## Records drawn from a dataset
== Segment start ==

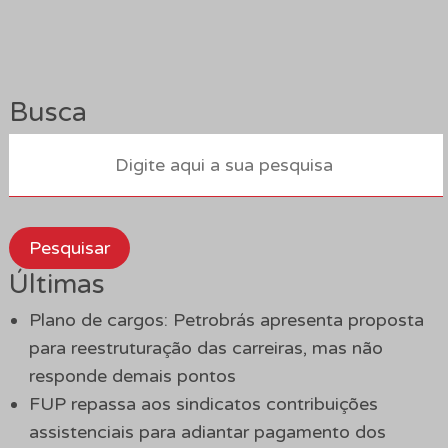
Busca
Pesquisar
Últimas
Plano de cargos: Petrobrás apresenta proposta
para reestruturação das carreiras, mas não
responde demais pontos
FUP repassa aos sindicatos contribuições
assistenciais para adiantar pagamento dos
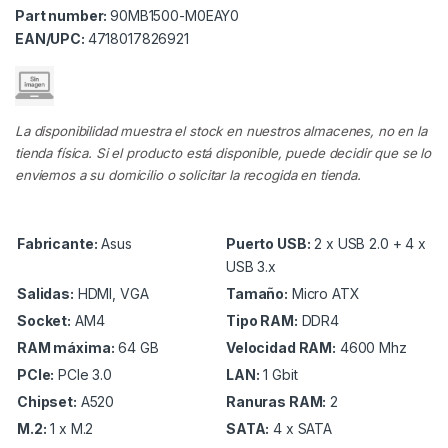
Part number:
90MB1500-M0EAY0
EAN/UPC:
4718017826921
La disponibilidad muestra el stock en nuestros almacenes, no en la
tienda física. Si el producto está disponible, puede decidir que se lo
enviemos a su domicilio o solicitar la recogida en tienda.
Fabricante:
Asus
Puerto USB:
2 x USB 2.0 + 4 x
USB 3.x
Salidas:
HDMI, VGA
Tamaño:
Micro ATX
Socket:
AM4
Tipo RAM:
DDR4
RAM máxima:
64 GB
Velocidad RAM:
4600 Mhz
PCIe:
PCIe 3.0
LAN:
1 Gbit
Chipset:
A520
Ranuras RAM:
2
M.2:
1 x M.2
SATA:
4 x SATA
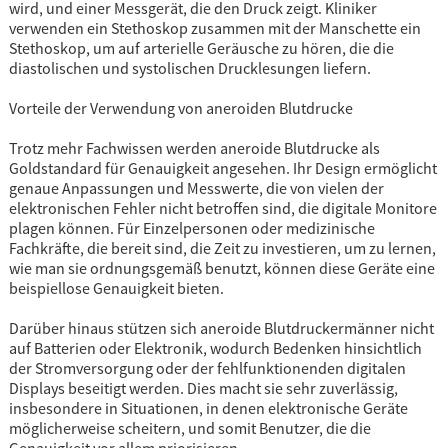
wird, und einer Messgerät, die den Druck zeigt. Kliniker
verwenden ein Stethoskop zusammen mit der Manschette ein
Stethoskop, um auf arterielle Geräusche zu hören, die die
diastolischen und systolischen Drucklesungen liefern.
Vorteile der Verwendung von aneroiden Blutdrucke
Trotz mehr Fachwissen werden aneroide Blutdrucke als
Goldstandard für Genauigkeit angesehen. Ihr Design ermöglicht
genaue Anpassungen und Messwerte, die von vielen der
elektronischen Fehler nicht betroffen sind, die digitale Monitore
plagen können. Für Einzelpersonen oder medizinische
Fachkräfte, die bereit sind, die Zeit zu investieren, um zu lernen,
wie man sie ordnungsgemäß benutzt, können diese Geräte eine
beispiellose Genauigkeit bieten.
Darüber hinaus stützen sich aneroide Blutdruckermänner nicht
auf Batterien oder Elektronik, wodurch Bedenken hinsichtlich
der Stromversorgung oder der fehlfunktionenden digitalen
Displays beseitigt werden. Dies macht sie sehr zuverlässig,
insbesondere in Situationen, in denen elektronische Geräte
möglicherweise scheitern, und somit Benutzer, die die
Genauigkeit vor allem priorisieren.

== Segment end ==
== Segment start ==

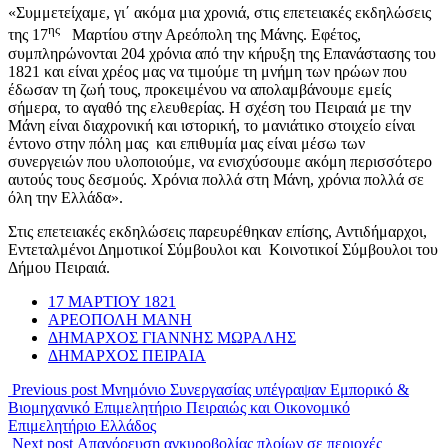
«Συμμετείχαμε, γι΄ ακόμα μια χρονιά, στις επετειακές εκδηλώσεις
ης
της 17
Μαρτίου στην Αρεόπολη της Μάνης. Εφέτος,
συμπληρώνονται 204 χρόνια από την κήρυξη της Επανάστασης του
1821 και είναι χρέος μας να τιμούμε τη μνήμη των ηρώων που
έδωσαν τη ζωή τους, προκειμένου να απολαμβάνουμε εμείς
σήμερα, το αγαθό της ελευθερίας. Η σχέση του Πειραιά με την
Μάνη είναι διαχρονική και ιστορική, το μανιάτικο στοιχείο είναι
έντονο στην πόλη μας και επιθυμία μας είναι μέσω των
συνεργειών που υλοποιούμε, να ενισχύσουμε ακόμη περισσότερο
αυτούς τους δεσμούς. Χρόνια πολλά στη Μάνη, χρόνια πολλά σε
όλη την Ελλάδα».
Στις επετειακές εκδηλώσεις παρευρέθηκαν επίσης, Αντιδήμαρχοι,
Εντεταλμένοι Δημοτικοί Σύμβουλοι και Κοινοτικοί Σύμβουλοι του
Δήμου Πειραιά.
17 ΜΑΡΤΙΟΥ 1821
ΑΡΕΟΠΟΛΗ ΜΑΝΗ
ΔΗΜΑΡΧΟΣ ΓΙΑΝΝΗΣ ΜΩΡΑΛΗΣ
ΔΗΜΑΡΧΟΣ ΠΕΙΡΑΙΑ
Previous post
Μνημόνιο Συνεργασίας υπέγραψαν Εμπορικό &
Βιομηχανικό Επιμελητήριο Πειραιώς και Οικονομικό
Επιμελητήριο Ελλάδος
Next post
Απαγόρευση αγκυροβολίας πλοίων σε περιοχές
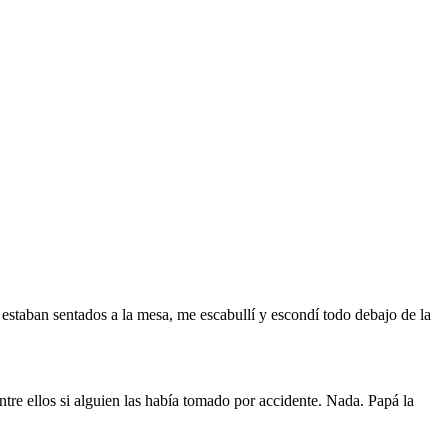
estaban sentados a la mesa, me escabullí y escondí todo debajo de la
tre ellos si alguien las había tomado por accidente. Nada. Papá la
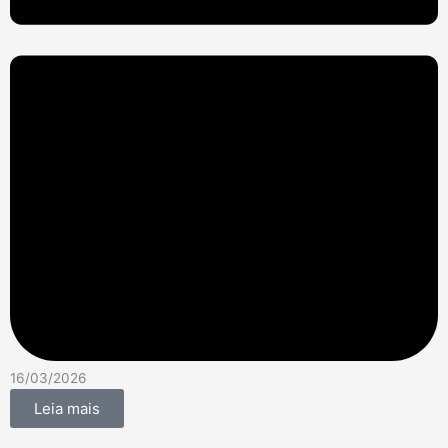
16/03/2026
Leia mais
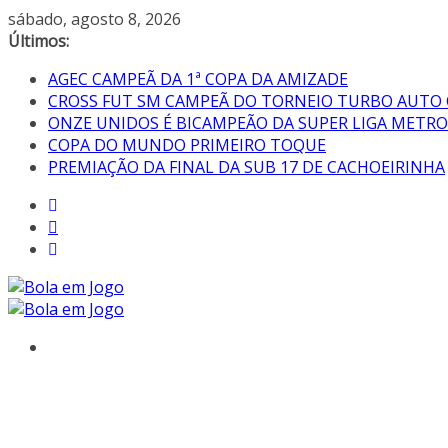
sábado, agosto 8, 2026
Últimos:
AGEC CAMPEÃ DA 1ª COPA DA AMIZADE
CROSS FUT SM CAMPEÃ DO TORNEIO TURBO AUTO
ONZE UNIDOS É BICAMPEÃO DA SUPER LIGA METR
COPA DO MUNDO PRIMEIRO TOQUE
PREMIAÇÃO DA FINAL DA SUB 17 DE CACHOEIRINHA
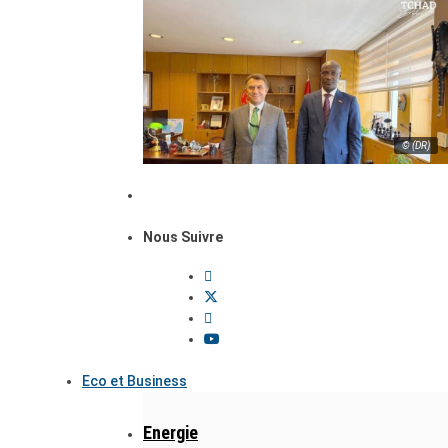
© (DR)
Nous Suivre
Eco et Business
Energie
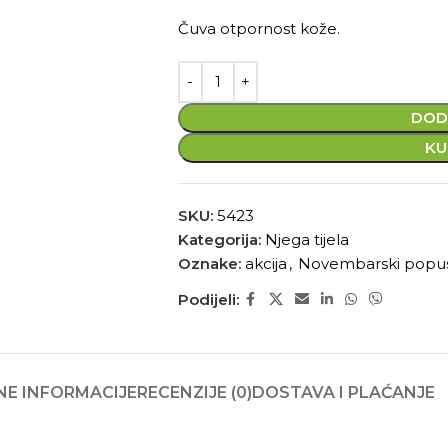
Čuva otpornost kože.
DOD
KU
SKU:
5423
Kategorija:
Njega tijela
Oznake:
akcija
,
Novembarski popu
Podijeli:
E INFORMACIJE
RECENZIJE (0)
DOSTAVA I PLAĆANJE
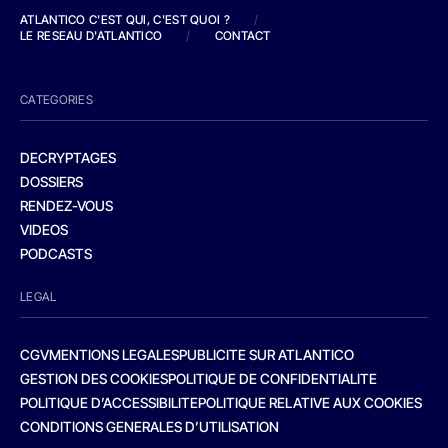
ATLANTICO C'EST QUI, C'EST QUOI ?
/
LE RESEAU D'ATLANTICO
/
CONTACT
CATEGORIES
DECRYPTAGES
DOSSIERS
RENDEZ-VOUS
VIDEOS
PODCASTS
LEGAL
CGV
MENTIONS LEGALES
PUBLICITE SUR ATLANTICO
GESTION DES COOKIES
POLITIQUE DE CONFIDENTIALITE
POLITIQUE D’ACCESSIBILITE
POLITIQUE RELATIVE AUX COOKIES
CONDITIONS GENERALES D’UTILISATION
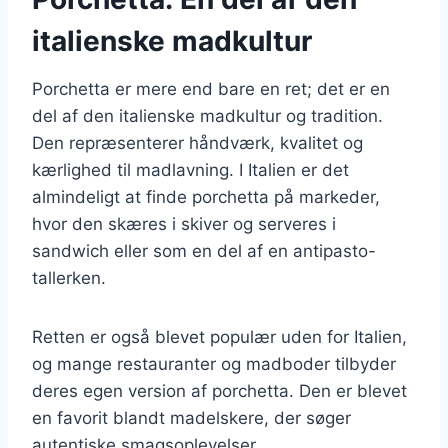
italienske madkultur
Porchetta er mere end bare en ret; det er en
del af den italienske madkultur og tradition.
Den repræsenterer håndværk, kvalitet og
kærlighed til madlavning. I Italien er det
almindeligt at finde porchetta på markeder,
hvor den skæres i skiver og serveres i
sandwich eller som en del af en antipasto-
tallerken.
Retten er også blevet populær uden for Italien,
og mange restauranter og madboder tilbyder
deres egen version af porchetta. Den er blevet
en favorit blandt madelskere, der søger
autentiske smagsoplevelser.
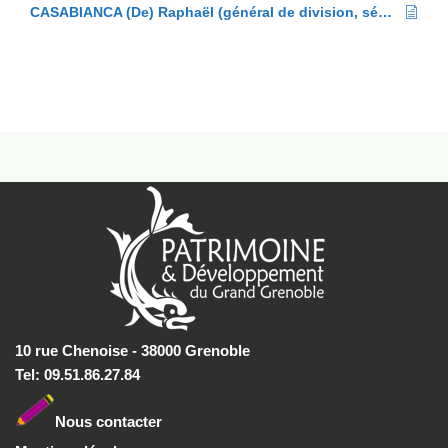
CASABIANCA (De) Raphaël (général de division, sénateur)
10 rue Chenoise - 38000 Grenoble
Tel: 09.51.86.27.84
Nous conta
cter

== Segment end ==

## Work item
Only lines that include "χρόνια" are counted here. Give their number for the records above and add nothing.

## Exercise solution
2